E D W A R D S A I R F O R C E B A S E, Calif., Feb. 20, 2001 -- Space shuttle Atlantis and its crew landed in the Mojave Desert today after three straight days of bad weather prevented the ship from returning to its Florida home port.
Atlantis swooped through a hazy sky and touched down at 12:33 p.m. PT — 13 days after lifting off for the international space station. During the mission, the five astronauts delivered and installed a $1.4 billion laboratory that is considered the most sophisticated research module ever to fly in space.
"Welcome back to Earth after placing our Destiny in space," Mission Control said, referring to the new laboratory.
NASA officials had hoped to land the shuttle at Kennedy Space Center in Florida, but clouds blocked a touchdown for three days and forced a detour to Edwards Air Force Base in California. A loud sonic boom was heard in the Los Angeles area five minutes earlier as the shuttle descended through the atmosphere over Southern California.
An Edwards landing requires the shuttle to be ferried back to Florida atop a modified Boeing 747 at a cost of nearly $1 million.
Space shuttle landings are infrequent at Edwards, which served as the main touchdown site until the early 1990s. The last shuttle landing at Edwards was in October. The last one before that was in 1996.
Because of the weather delays, Cockrell and his crew spent two days circling Earth with little to do except gaze at Earth, snap pictures and exercise on a stationary cycle.
During their one week at space station Alpha, the astronauts delivered and then hooked up NASA's most expensive piece of the space station, the Destiny laboratory.
Three spacewalks were needed to install the lab, hang a shutter on its porthole — the finest optical-quality window ever built into a spacecraft — and attach other gear to the space station. It will be another few weeks before Destiny gets any science experiments; space shuttle Discovery is scheduled to lift off March 8 with the first batch. But already, the computer-filled lab module is controlling the steering of the space station and saving precious rocket-thruster fuel.
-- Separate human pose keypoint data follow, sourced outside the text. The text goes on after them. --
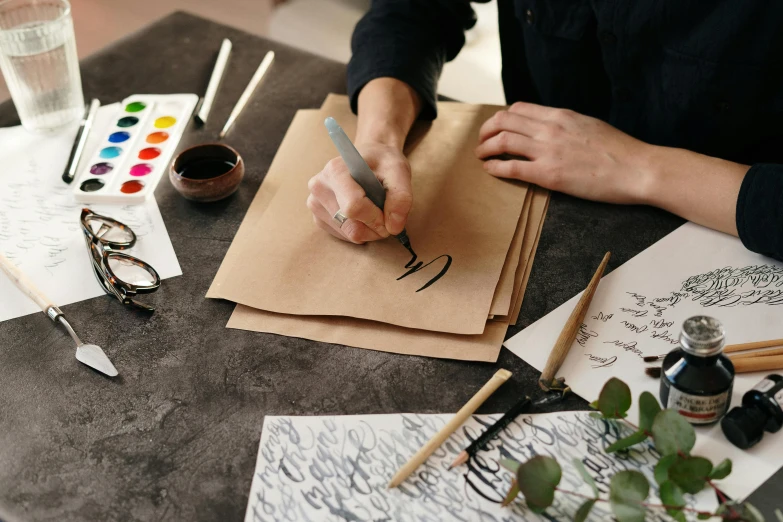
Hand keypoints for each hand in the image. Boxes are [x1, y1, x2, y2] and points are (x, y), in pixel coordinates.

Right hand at [307, 142, 412, 243]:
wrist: (369, 158)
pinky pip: (343, 236)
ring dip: (368, 230)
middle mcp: (319, 187)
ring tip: (374, 210)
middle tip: (386, 215)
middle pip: (351, 226)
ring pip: (348, 234)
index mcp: (336, 171)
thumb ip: (401, 198)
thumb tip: (393, 228)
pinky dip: (358, 231)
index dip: (376, 218)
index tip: (389, 214)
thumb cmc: (382, 163)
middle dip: (375, 228)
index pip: (353, 208)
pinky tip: (362, 215)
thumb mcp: (399, 172)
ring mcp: (315, 203)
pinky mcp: (318, 217)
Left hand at [475, 102, 653, 204]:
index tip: (497, 127)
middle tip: (482, 141)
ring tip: (481, 156)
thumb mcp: (589, 125)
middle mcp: (551, 128)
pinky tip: (489, 170)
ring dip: (485, 148)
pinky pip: (511, 167)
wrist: (638, 168)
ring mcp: (548, 150)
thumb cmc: (620, 152)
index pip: (520, 108)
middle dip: (486, 130)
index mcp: (561, 115)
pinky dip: (495, 167)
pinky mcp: (549, 174)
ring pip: (503, 140)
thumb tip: (551, 129)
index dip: (502, 118)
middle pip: (504, 120)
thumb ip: (566, 125)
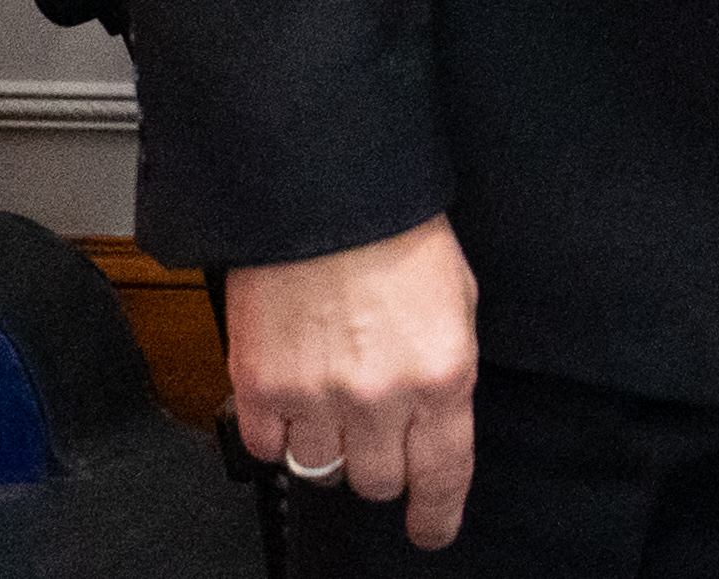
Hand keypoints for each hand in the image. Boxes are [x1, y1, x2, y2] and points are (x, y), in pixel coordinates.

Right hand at [226, 216, 481, 549]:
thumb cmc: (396, 231)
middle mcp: (380, 397)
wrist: (325, 192)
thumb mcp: (457, 300)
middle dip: (381, 462)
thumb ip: (447, 368)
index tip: (430, 527)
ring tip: (330, 397)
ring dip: (328, 445)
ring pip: (320, 469)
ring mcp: (316, 396)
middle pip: (377, 482)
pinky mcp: (261, 385)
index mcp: (441, 375)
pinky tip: (292, 396)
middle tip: (376, 426)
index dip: (435, 514)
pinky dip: (278, 431)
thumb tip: (437, 415)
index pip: (442, 476)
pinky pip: (268, 446)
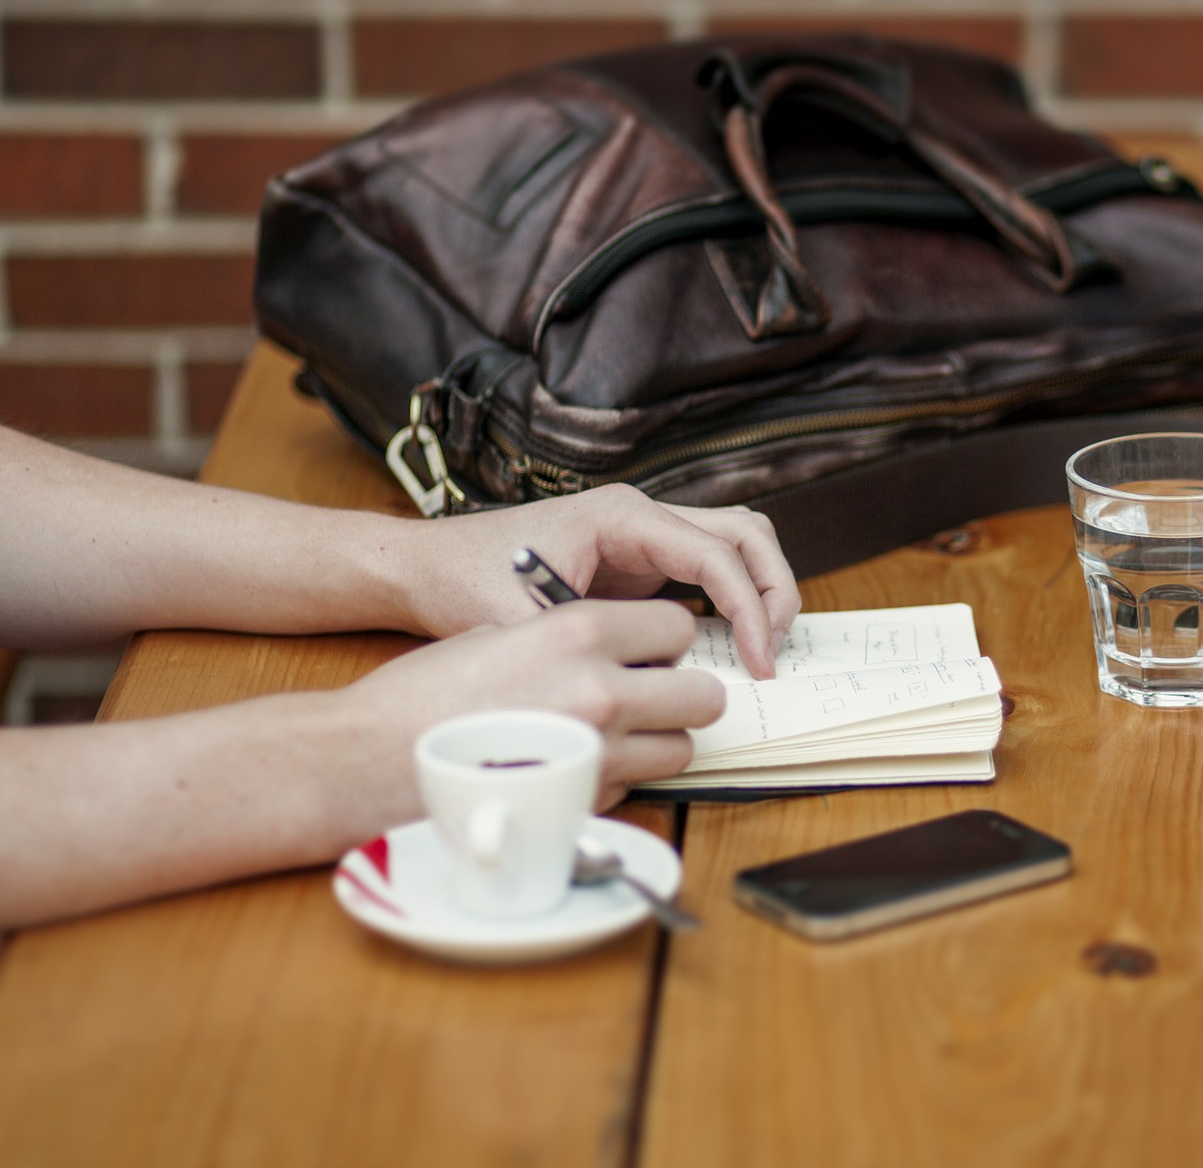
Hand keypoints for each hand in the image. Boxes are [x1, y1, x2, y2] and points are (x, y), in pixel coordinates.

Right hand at [327, 599, 721, 822]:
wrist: (367, 760)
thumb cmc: (422, 695)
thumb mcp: (498, 634)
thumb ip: (568, 640)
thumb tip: (616, 651)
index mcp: (578, 631)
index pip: (679, 626)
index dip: (666, 641)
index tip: (650, 650)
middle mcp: (601, 690)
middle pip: (703, 695)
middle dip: (682, 695)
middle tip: (652, 696)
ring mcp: (598, 753)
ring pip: (681, 749)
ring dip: (658, 742)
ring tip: (614, 735)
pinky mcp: (584, 804)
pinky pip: (636, 787)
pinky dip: (619, 778)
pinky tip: (573, 767)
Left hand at [394, 485, 799, 677]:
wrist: (427, 565)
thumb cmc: (465, 581)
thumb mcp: (523, 623)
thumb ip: (586, 650)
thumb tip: (648, 688)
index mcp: (621, 516)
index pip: (717, 553)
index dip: (749, 609)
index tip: (758, 661)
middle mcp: (641, 514)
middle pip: (746, 533)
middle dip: (773, 591)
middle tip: (774, 652)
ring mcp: (644, 534)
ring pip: (737, 542)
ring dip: (761, 589)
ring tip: (762, 647)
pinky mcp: (641, 559)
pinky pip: (710, 567)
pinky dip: (734, 599)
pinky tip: (729, 646)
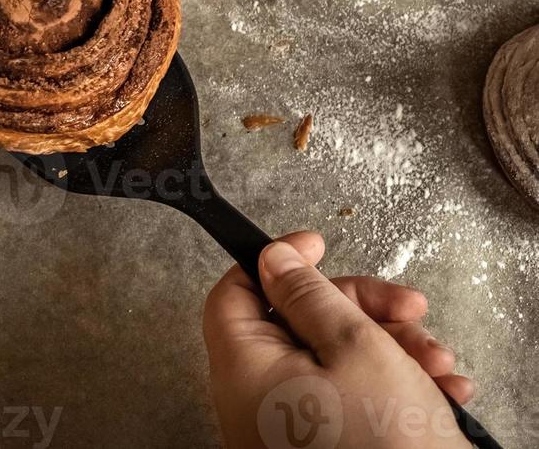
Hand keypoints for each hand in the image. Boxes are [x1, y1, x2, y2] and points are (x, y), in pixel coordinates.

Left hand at [204, 232, 472, 448]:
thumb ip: (308, 293)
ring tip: (435, 359)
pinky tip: (439, 387)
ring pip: (334, 353)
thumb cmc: (383, 446)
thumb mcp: (352, 345)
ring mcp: (292, 426)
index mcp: (246, 370)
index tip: (316, 246)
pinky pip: (351, 392)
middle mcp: (259, 400)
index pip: (235, 292)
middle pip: (298, 320)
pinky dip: (395, 380)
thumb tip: (274, 257)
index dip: (276, 260)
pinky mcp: (326, 444)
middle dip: (362, 307)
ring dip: (391, 343)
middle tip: (405, 308)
With the addition of Destiny, Alpha now has more live-in space than any of the world's previous space stations. The space station stretches 171 feet in length, 28 feet longer than before.
The next major component to fly to the space station, in April, is the Canadian-built robot arm. An American-made airlock, a pressure-change room for spacewalkers, is supposed to go up in June.
At least two more laboratories, supplied by the Europeans and Japanese, are to be delivered before space station construction ends in 2006.